[What to produce] Convert every line of all the items below into a single JSON list of strings, one string per line, omitting blank lines.

[The records]
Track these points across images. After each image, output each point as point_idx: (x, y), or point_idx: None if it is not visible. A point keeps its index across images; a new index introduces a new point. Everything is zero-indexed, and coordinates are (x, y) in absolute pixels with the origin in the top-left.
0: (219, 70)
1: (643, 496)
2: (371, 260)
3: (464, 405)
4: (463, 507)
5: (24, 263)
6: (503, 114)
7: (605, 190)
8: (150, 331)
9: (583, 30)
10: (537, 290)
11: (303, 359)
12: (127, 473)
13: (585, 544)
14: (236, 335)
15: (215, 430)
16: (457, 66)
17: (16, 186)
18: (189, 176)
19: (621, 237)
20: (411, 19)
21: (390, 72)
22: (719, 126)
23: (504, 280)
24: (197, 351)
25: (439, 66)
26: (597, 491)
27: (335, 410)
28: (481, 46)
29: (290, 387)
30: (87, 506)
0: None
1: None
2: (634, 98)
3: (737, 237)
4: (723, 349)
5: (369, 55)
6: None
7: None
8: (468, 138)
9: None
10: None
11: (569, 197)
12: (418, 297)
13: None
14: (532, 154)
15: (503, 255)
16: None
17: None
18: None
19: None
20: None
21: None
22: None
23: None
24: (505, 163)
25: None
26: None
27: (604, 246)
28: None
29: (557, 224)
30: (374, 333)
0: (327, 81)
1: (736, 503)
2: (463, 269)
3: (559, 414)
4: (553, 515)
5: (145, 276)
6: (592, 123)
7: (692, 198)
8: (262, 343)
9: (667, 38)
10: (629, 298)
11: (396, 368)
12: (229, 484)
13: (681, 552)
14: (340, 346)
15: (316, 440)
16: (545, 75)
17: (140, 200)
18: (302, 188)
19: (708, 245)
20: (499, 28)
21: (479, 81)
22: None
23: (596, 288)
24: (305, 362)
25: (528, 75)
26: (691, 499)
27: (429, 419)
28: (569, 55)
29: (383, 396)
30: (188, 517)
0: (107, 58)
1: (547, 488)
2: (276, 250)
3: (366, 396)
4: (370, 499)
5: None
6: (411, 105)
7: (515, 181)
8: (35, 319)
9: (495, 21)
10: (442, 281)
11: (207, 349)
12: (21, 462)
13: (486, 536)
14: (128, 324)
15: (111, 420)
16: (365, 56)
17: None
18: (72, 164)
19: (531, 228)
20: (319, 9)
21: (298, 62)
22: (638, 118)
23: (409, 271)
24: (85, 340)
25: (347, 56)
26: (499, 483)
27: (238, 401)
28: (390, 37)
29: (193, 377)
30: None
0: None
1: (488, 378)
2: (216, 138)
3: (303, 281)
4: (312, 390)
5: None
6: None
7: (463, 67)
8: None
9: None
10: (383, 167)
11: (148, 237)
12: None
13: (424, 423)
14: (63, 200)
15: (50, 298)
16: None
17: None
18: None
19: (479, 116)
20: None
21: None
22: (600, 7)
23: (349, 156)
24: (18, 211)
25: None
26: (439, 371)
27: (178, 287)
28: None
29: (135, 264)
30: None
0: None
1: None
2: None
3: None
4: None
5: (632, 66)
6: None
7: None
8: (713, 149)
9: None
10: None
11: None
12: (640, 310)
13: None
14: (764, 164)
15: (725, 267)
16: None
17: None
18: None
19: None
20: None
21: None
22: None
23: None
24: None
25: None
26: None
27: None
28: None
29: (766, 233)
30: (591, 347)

[Written reply]
[
  "Track these points across images. After each image, output each point as point_idx: (x, y), or point_idx: None if it is not visible. A point keeps its index across images; a new index introduces a new point. Everything is zero-indexed, and coordinates are (x, y) in absolute pixels with the origin in the top-left.",
  "0: (219, 70)",
  "1: (643, 496)",
  "2: (371, 260)",
  "3: (464, 405)",
  "4: (463, 507)",
  "5: (24, 263)",
  "6: (503, 114)",
  "7: (605, 190)",
  "8: (150, 331)",
  "9: (583, 30)",
  "10: (537, 290)",
  "11: (303, 359)",
  "12: (127, 473)",
  "13: (585, 544)",
  "14: (236, 335)",
  "15: (215, 430)",
  "16: (457, 66)",
  "17: (16, 186)",
  "18: (189, 176)",
  "19: (621, 237)",
  "20: (411, 19)",
  "21: (390, 72)",
  "22: (719, 126)",
  "23: (504, 280)",
  "24: (197, 351)",
  "25: (439, 66)",
  "26: (597, 491)",
  "27: (335, 410)",
  "28: (481, 46)",
  "29: (290, 387)",
  "30: (87, 506)",
  "0: None",
  "1: None",
  "2: (634, 98)",
  "3: (737, 237)",
  "4: (723, 349)",
  "5: (369, 55)",
  "6: None",
  "7: None",
  "8: (468, 138)",
  "9: None",
  "10: None",
  "11: (569, 197)",
  "12: (418, 297)",
  "13: None",
  "14: (532, 154)",
  "15: (503, 255)",
  "16: None",
  "17: None",
  "18: None",
  "19: None",
  "20: None",
  "21: None",
  "22: None",
  "23: None",
  "24: (505, 163)",
  "25: None",
  "26: None",
  "27: (604, 246)",
  "28: None",
  "29: (557, 224)",
  "30: (374, 333)",
  "0: (327, 81)",
  "1: (736, 503)",
  "2: (463, 269)",
  "3: (559, 414)",
  "4: (553, 515)",
  "5: (145, 276)",
  "6: (592, 123)",
  "7: (692, 198)",
  "8: (262, 343)",
  "9: (667, 38)",
  "10: (629, 298)",
  "11: (396, 368)",
  "12: (229, 484)",
  "13: (681, 552)",
  "14: (340, 346)",
  "15: (316, 440)",
  "16: (545, 75)",
  "17: (140, 200)",
  "18: (302, 188)",
  "19: (708, 245)",
  "20: (499, 28)",
  "21: (479, 81)",
  "22: None",
  "23: (596, 288)",
  "24: (305, 362)",
  "25: (528, 75)",
  "26: (691, 499)",
  "27: (429, 419)",
  "28: (569, 55)",
  "29: (383, 396)",
  "30: (188, 517)",
  "0: (107, 58)",
  "1: (547, 488)",
  "2: (276, 250)",
  "3: (366, 396)",
  "4: (370, 499)",
  "5: None",
  "6: (411, 105)",
  "7: (515, 181)",
  "8: (35, 319)",
  "9: (495, 21)",
  "10: (442, 281)",
  "11: (207, 349)",
  "12: (21, 462)",
  "13: (486, 536)",
  "14: (128, 324)",
  "15: (111, 420)",
  "16: (365, 56)",
  "17: None",
  "18: (72, 164)",
  "19: (531, 228)",
  "20: (319, 9)",
  "21: (298, 62)",
  "22: (638, 118)",
  "23: (409, 271)",
  "24: (85, 340)",
  "25: (347, 56)",
  "26: (499, 483)",
  "27: (238, 401)",
  "28: (390, 37)",
  "29: (193, 377)",
  "30: None",
  "0: None",
  "1: (488, 378)",
  "2: (216, 138)",
  "3: (303, 281)",
  "4: (312, 390)",
  "5: None",
  "6: None",
  "7: (463, 67)",
  "8: None",
  "9: None",
  "10: (383, 167)",
  "11: (148, 237)",
  "12: None",
  "13: (424, 423)",
  "14: (63, 200)",
  "15: (50, 298)",
  "16: None",
  "17: None",
  "18: None",
  "19: (479, 116)",
  "20: None",
  "21: None",
  "22: (600, 7)",
  "23: (349, 156)",
  "24: (18, 211)",
  "25: None",
  "26: (439, 371)",
  "27: (178, 287)",
  "28: None",
  "29: (135, 264)",
  "30: None",
  "0: None",
  "1: None",
  "2: None",
  "3: None",
  "4: None",
  "5: (632, 66)",
  "6: None",
  "7: None",
  "8: (713, 149)",
  "9: None",
  "10: None",
  "11: None",
  "12: (640, 310)",
  "13: None",
  "14: (764, 164)",
  "15: (725, 267)",
  "16: None",
  "17: None",
  "18: None",
  "19: None",
  "20: None",
  "21: None",
  "22: None",
  "23: None",
  "24: None",
  "25: None",
  "26: None",
  "27: None",
  "28: None",
  "29: (766, 233)",
  "30: (591, 347)"
]